Jangan kau pilih dia
Pilihlah aku
Yang mampu mencintamu
Lebih dari dia
Bukan kuingin merebutmu

Dari sahabatku
Namun kau tahu
Cinta tak bisa
Tak bisa kau salahkan

Daffa  melajukan motornya. Sayup sayup suara dari Cafe masih terdengar.
Anita menoleh ke arah parkiran saat mendengar suara motor menyala. Ia yakin itu Daffa. Decakan pelan keluar dari mulutnya.

“Kurang peka sama bodoh sekarang beda tipis," gumamnya pelan.

“Ngomong apa ya tadi?" Tanya Hanan heran.

“Eh, astagfirullah. Gak kok,"

“Buru minum Nan. Keburu magrib nanti." Lanjut Anita mengambil pesanannya yang sudah datang.

***
“Ta?"

“Ya?" Jawab Anita setelah meletakkan sepedanya di garasi.

“Lo gak papa kan?
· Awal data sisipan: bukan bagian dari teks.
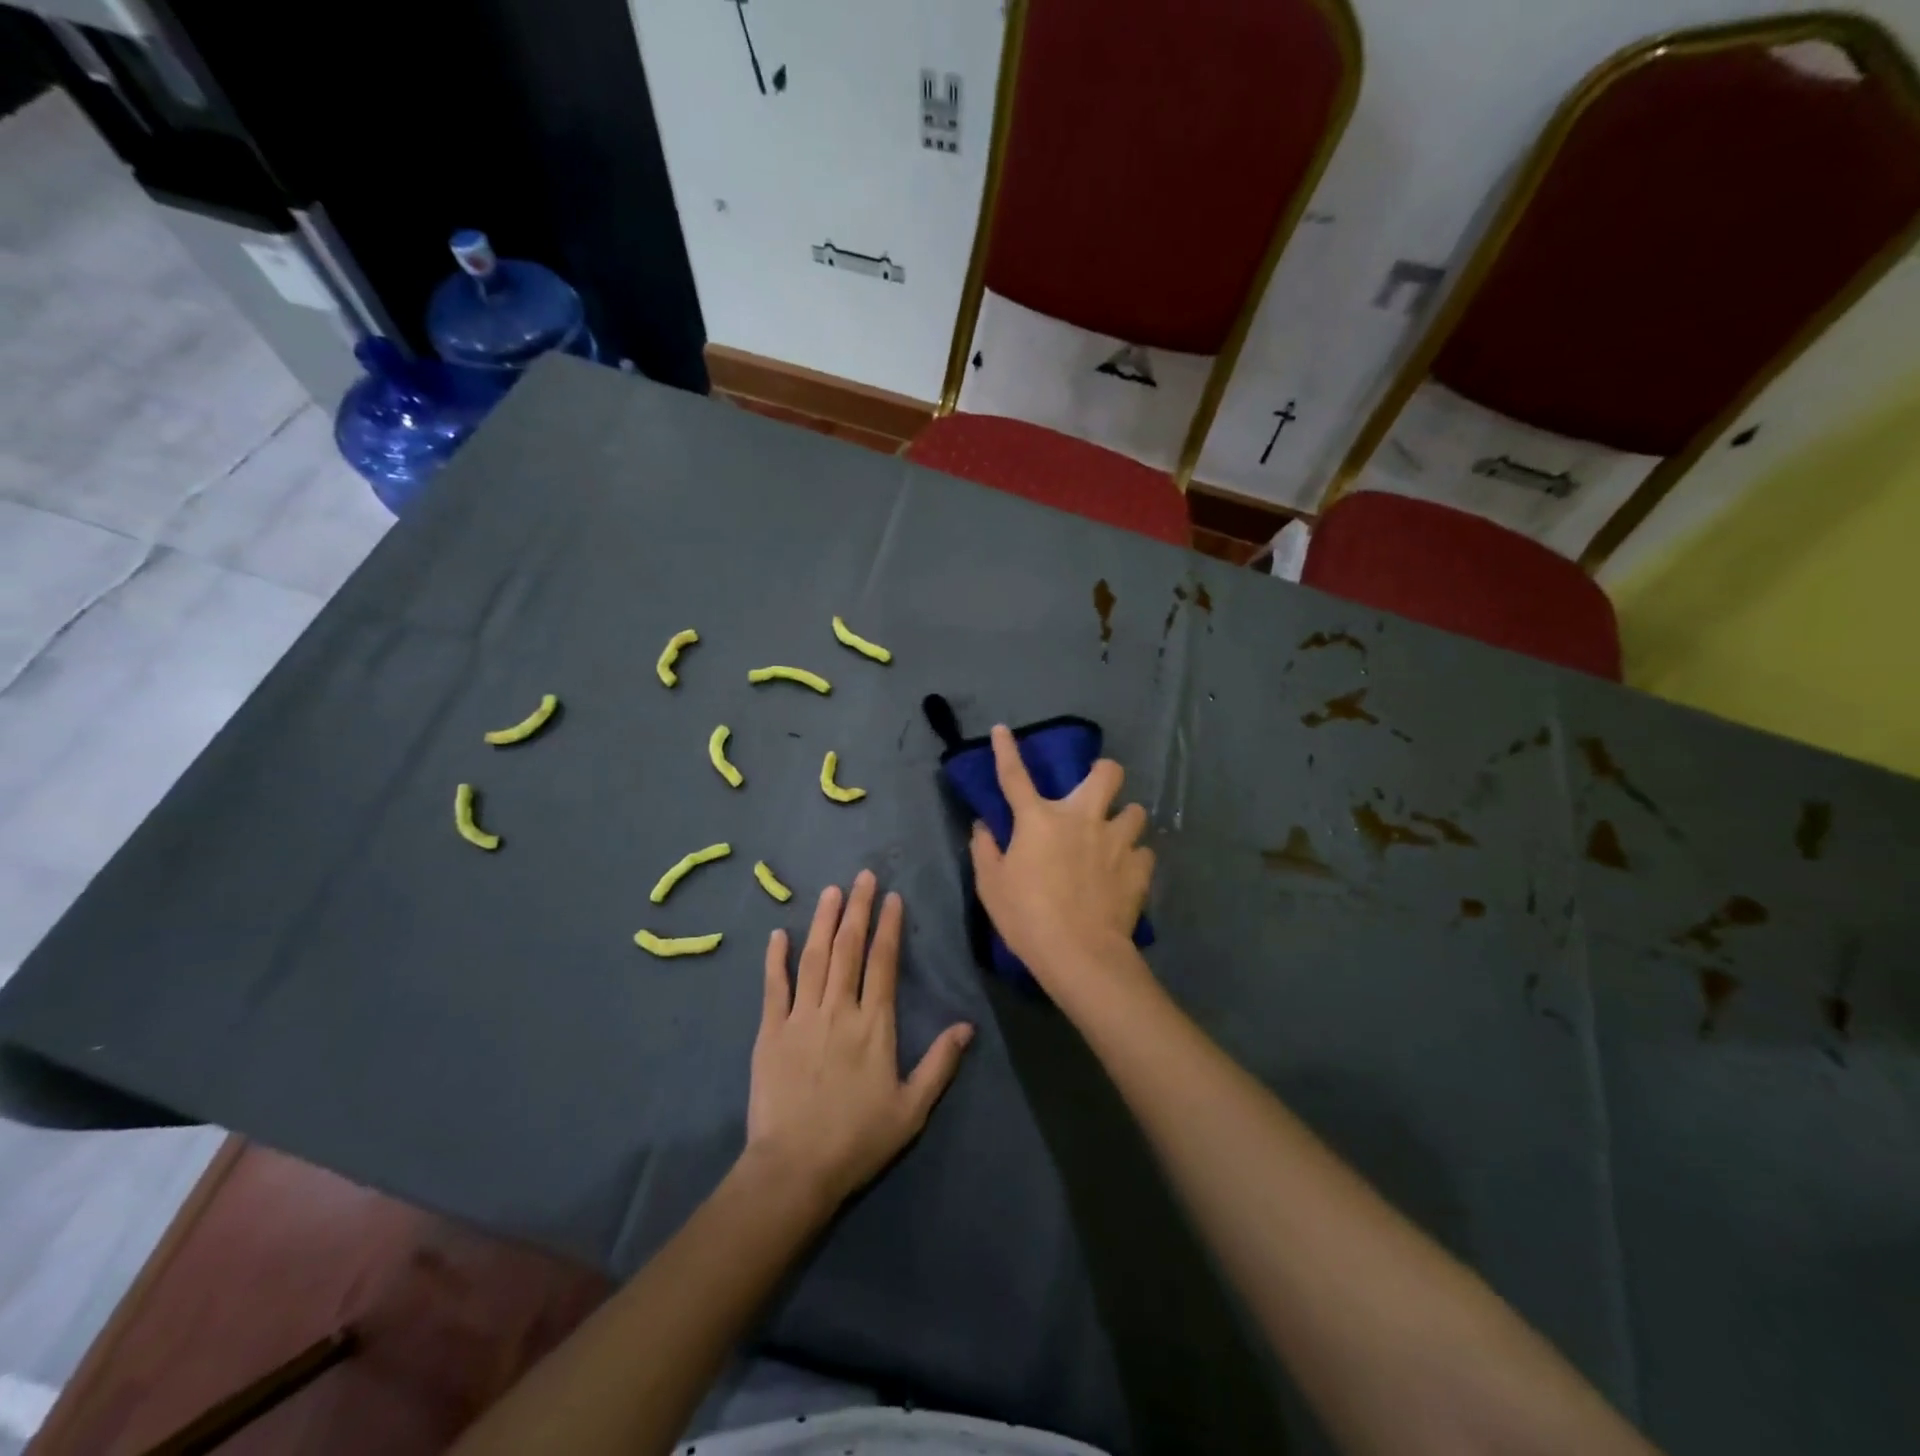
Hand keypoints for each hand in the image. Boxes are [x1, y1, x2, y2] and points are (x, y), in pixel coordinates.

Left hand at [747, 872, 973, 1208]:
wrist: (794, 1169)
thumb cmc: (857, 1139)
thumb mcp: (911, 1109)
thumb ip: (940, 1064)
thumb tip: (967, 1026)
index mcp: (874, 1024)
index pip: (883, 962)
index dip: (889, 927)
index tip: (892, 897)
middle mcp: (838, 1009)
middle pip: (849, 948)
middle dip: (857, 909)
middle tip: (863, 876)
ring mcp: (801, 1017)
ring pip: (814, 957)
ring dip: (823, 921)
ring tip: (831, 891)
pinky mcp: (770, 1031)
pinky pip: (774, 986)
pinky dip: (776, 958)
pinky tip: (779, 933)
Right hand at [969, 724, 1154, 990]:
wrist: (1080, 953)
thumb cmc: (1027, 917)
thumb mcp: (991, 886)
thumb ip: (985, 850)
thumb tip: (983, 826)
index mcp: (1039, 820)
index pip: (1015, 776)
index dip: (1006, 750)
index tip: (1002, 729)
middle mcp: (1082, 818)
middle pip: (1107, 773)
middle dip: (1104, 773)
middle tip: (1095, 793)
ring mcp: (1116, 840)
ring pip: (1136, 810)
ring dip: (1124, 820)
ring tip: (1115, 838)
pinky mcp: (1138, 867)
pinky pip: (1143, 851)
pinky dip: (1134, 858)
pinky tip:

Tadi di cafe banyak ngelamunnya."

Anita menggaruk belakang kepalanya yang tertutup jilbab. Bingung mau menjawab apa.

“Gak papa kok. Gak nyangka aja tadi cafenya serame itu," jawab Anita sekenanya.

“Ohh. Oke kalau gitu. Gue pulang dulu, assalamualaikum."

“ Wa'alaikumsalam,"

“BTW. MAKASIH NAN." Teriak Anita saat Hanan sudah sampai di pelataran rumahnya yang terletak di depan rumah Anita. Hanan hanya mengacungkan jempol setelah turun dari motornya.